WHY DO WE HAVE STICKING POINTS?

August 01, 2025 4 min read

WHY DO WE HAVE STICKING POINTS?

By Shane Robert

 

In strength movements like the squat or bench press, a sticking or “dead” point is the part of the lift where the barbell seems to stall—usually around the middle of the movement, when joints like the knees or elbows form roughly 90-degree angles. It is because of these problematic right angles, we are traditionally told, that this sticking point occurs. But contrary to popular belief, it’s not the angle itself that causes the difficulty. It’s just a side effect of deeper mechanical and physiological factors. Let’s take a look at some of these causes.

 

For almost everyone who lifts, the beginning of a movement feels easier than the middle. There are three main reasons for this:

  1. Muscle Freshness: At the start of a lift, your muscles are well-rested. As the movement continues, they tire and lose strength.
  2. Pre-Stretch Energy: Many lifts begin with a quick stretch—think of the downward motion in a squat or bench press. This stretch stores elastic energy, giving your muscles a temporary boost.
  3. Favorable Lever Length: Your bones act like levers. At the start of a lift, the combined lever (the distance from muscle attachment to joint to working point) is shorter, allowing muscles to produce more force efficiently.

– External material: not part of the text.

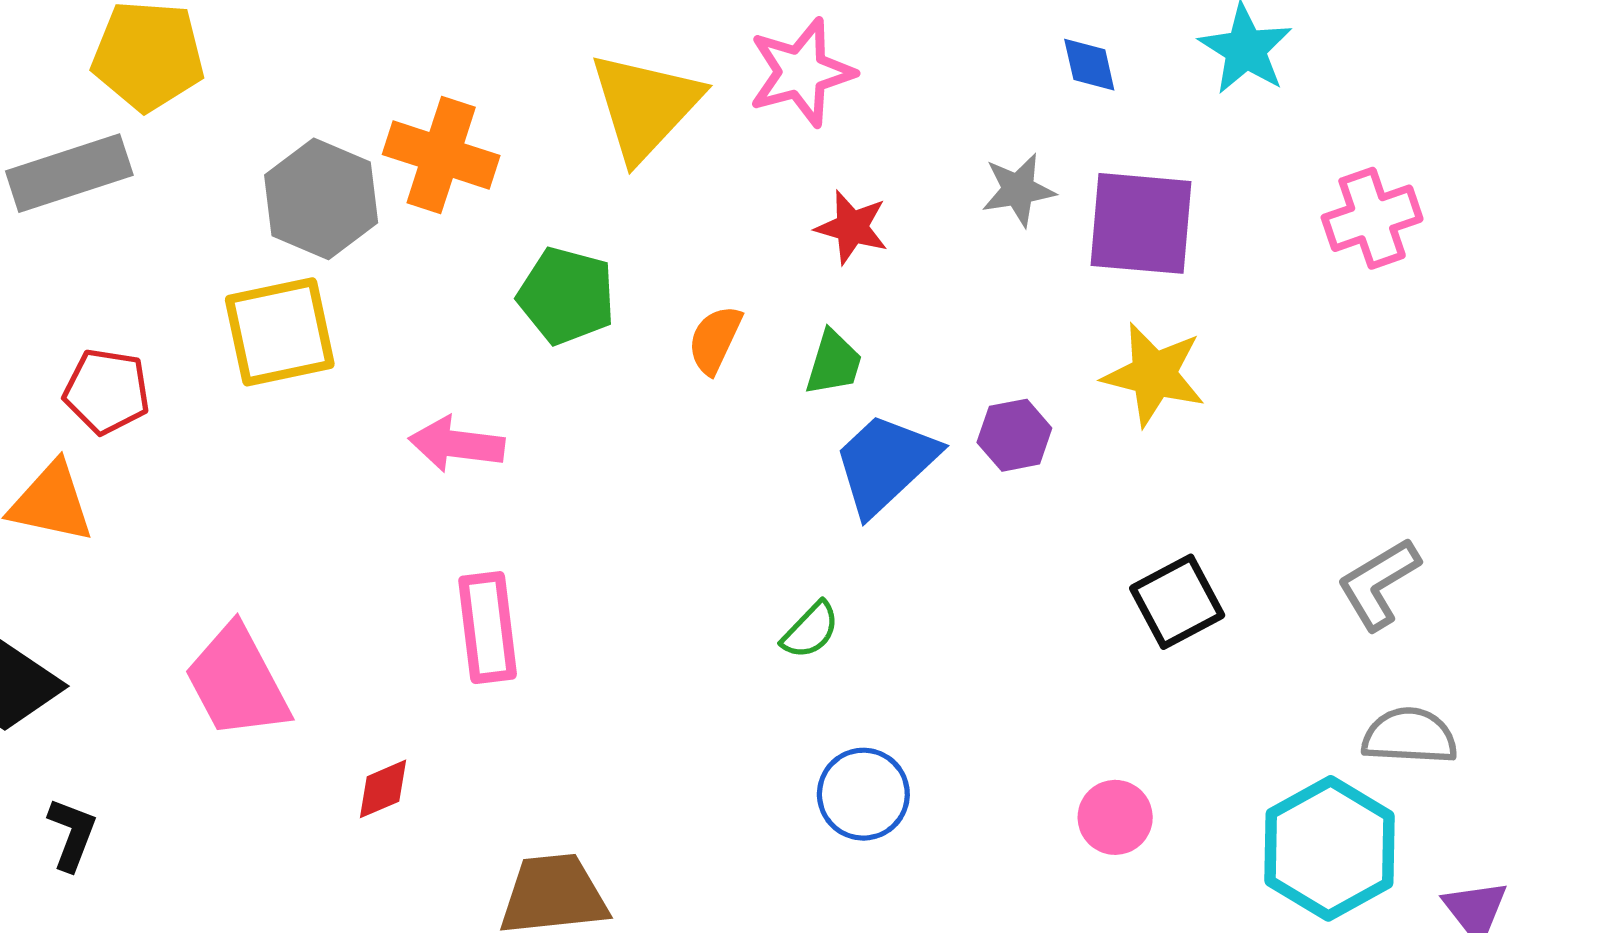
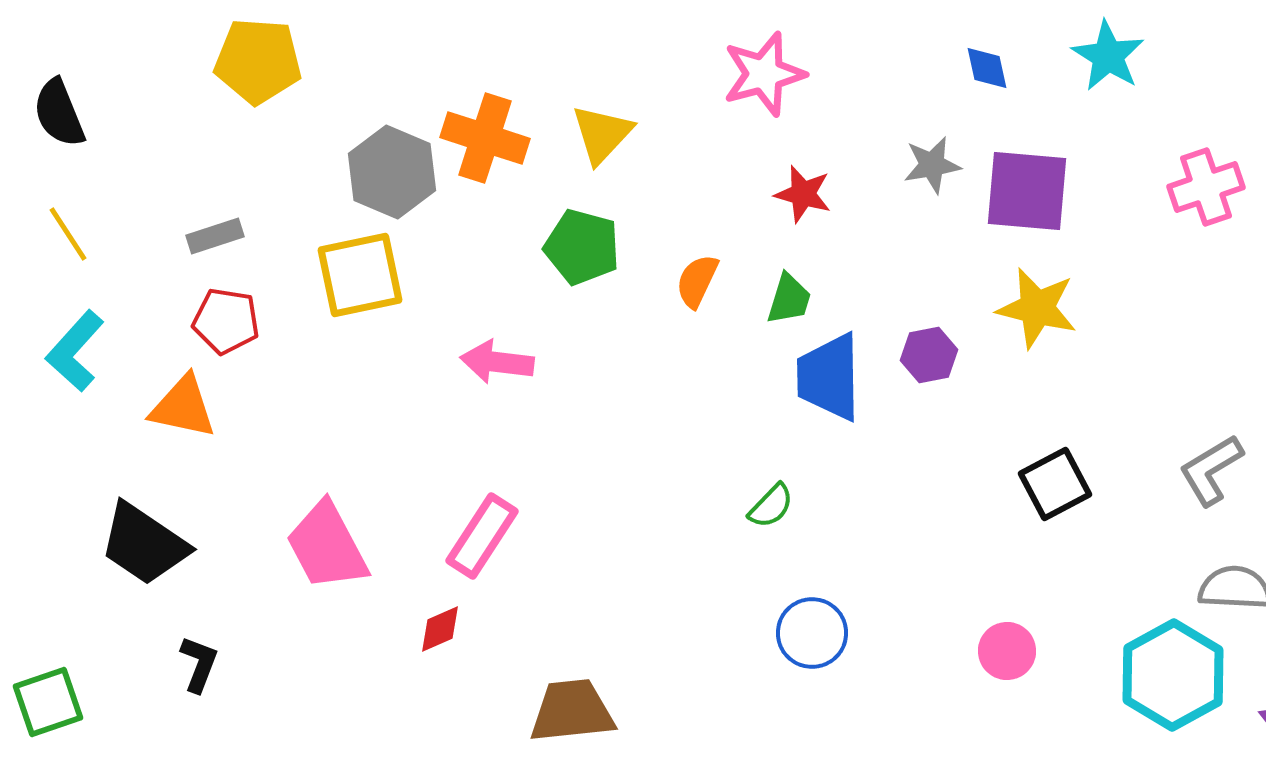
yellow triangle: (645, 106) -> (602, 134), moved, size x0.7
gray rectangle: (69, 173) -> (215, 236), moved, size x0.6
blue trapezoid: (885, 464) -> (829, 377), turned -48
pink rectangle: (488, 628) -> (482, 536), moved, turned 40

As you push past the sticking point and approach lockout, the lift tends to get easier again. This is mostly due to human anatomy:

  • Muscles wrap around bones like pulleys
  • Extensor muscles, like the quadriceps and triceps, and tendons attach in a way that is positioned for optimal leverage after 90°, not at 90°. Mechanical advantage increases as the joint extends past 90 degrees.
  • The geometry of joints (especially elbows and knees) works like a wedge, allowing small muscle efforts to generate large output forces near the end of the lift.

So why the difficulty at 90 degrees? The sticking point occurs where the advantages of the beginning of the lift fade but the mechanical benefits of joint geometry haven’t kicked in yet. Before 90° your muscles are fresh and stretched; after 90° your leverage improves; at 90° you get neither. It’s here that muscle force output is lowest, and mechanical disadvantage is greatest. This overlap creates the notorious sticking point.

While all of the above explains static muscle force, real lifts are dynamic. That means we need to add physics to this discussion to get the complete picture.

 

Newton’s Second Law of Physics states that the net force acting on an object is directly proportional to its acceleration and mass. In simpler terms, the more force applied to an object, the faster it accelerates, and the more massive the object, the slower it accelerates for the same force. We see this expressed with the famous equation F=ma, where F is the force, m is the mass and a is the acceleration. In our case, we need to modify this slightly for lifting to take the weight of barbell into account:

 

F(force) - mg (mass x gravity aka weight of the bar) = ma(barbell’s acceleration)

 

To move the barbell upward, F must be greater than mg or, said differently and as should be no surprise, you must generate more force than the weight of the barbell. Typically, at the start of the movement when you are fresh and have elastic energy on your side, you exert more force than the weight and the bar accelerates upward. As you reach the middle, or sticking point, force may drop due to fatigue and leverage changes and, if F=mg, the bar stops accelerating. If at this point, or at any point in the range of motion, F is less than mg, the bar will start to drop.

 

Right angles that mark the transition between two phases - the loss of early advantages (muscle freshness, stretch, short levers) and the onset of leverage benefits (from muscle and tendon placement). At this transitional point, there's a brief overlap where none of the advantages apply, creating a natural bottleneck, the "sticking" point. If your muscles can overcome the fatigue and poor leverage of this transition point, force increases again and the lift continues.

 

So, the sticking point isn't where force is lowest, but where speed is lowest and the barbell nearly stops.

 

The sticking point isn’t caused by a mystical property of 90-degree angles. It’s the result of muscle fatigue, biomechanics, and physics all interacting. Understanding this can help you train smarter by:

  • Strengthening weak ranges of motion.
  • Practicing speed and explosiveness.
  • Using pauses or tempo work to improve through sticking points.

TL;DR

  • Sticking points occur near 90° because that’s where you're least efficient.
  • Early in the lift: muscles are strong and levers are short.
  • Late in the lift: leverage improves thanks to tendon placement.
  • At 90°, you lose both benefits—making it the hardest part of the lift.